--- start of SELECTED PASSAGE ---

A random sampling technique was used, whereby intact groups (not individuals) were randomly selected. Two schools were selected, one for males and one for females. In each school, two groups were randomly assigned as control and experimental groups. Three females and five males were excluded due to missing more than three lessons from the program. The final number of participants was 102, of whom 9 (8.8%), 73 (71.6%), and 20 (19.6%) were students aged 14, 15, and 16, respectively. Of the 102 participants, 53 (51.96%) were males and 49 (48.03%) females, as shown in

Table 2. Distribution of participants.

Groups	No. Students		Total
	Male	Female	Subtotal	Overall Total
Experimental	27 (50.9%)	24 (48.9%)	51	102
Control	26 (49.1%)	25 (51.0%)	51
Total	53 (100%)	49 (100%)	102

.

3.2. Study Instruments

3.2.1. Mathematics Enrichment Program (MEP)

This proposed MEP aimed to improve the students’ mathematical literacy. The content of the enrichment program consisted of two stages, namely a review of the basics of prior knowledge required for each lesson, and the relevant PISA-released items. PISA-released items were appropriate to the students’ cognitive level as they are designed to test 15-year-old students. The MEP consisted of the four PISA mathematical literacy content areas of quantity, uncertainty and data, change and relationship and space and shape. Moreover, the solving of these problems can be performed by formulating, employing, and interpreting, with reasoning being essential to all these processes. Additionally, the four contexts based on PISA framework (personal, occupational, scientific, and societal) were covered. For this purpose, the scope of the content for the MEP in this research was restricted to the comprehensive framework of mathematical literacy prescribed in PISA. Considering the framework of mathematical literacy in PISA (Figure 1).

--- end of SELECTED PASSAGE ---

### TO DO
Carry on the passage on the mathematics enrichment study from the point where it stops. The records that come next are separate material and are unrelated to the passage on the mathematics enrichment study.

--- start of PROVIDED MATERIAL ---

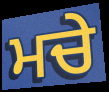
ਮਚੇ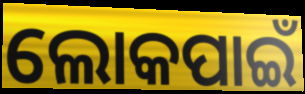
ଲୋକପାଇଁ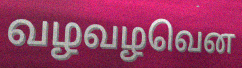
வழவழவெனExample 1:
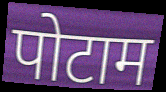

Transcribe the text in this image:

पोटाम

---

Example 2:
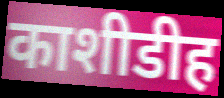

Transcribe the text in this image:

काशीडीह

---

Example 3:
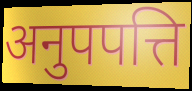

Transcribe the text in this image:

अनुपपत्ति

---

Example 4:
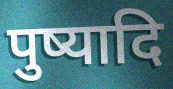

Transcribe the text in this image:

पुष्यादि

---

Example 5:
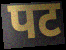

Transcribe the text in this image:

पटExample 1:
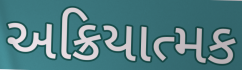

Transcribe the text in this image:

અક્રિયાત્મક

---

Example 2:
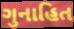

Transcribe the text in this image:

ગુનાહિત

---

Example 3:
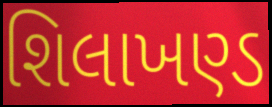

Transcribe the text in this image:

શિલાખણ્ડ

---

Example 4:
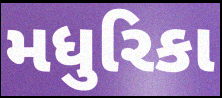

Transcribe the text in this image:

મધુરિકા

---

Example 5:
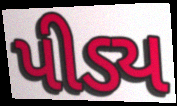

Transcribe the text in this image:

પીડ્ય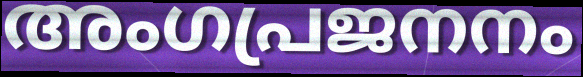
അംഗപ്രജനനം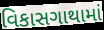
વિકાસગાથામાં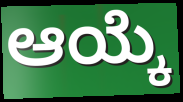
ಆಯ್ಕೆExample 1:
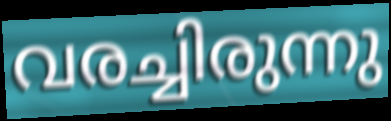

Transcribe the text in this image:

വരച്ചിരുന്നു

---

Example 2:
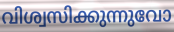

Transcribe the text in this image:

വിശ്വസിക്കുന്നുവോ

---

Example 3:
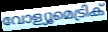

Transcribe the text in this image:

വോള്യൂമെട്രിക്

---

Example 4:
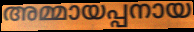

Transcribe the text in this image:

അമ്മായപ്പനായ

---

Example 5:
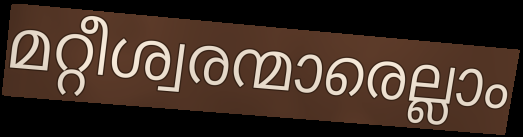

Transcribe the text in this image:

മറ്റീശ്വരന്മാരെല്ലാംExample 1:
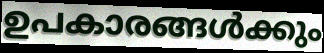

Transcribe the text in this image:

ഉപകാരങ്ങൾക്കും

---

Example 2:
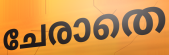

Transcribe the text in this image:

ചേരാതെ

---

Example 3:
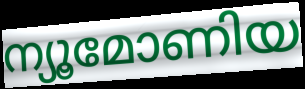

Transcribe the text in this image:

ന്യൂമോണിയ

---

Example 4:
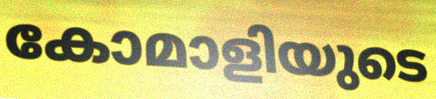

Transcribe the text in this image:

കോമാളിയുടെ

--- end of PROVIDED MATERIAL ---

### REPLY TO THE EXERCISE
The main components of mathematical literacy involve mathematical thinking, such as reasoning, modelling, and making connections between ideas [28]. According to Piaget’s theory of constructivism, students of this age are cognitively capable of reasoning and solving problems that support the relevance of the MEP program, because students aged 15 are in the formal operational stage [34].

The program duration was eight weeks plus two weeks for the pre- and post-tests. The development of the MEP took several steps to reach its final form. After its initial development, the MEP was presented to a group of experts in teaching and learning mathematics, consisting of a professor of mathematics education, a professor of mathematics, and five expert mathematics teachers with more than five years’ experience of teaching grade ten. All the experts’ comments were addressed before administering the MEP to students.

3.2.2. Mathematical Literacy Test (MLT)

The distribution of Mathematical Literacy Test (MLT) items are presented in

Table 3. Distribution of test items in MLT [35].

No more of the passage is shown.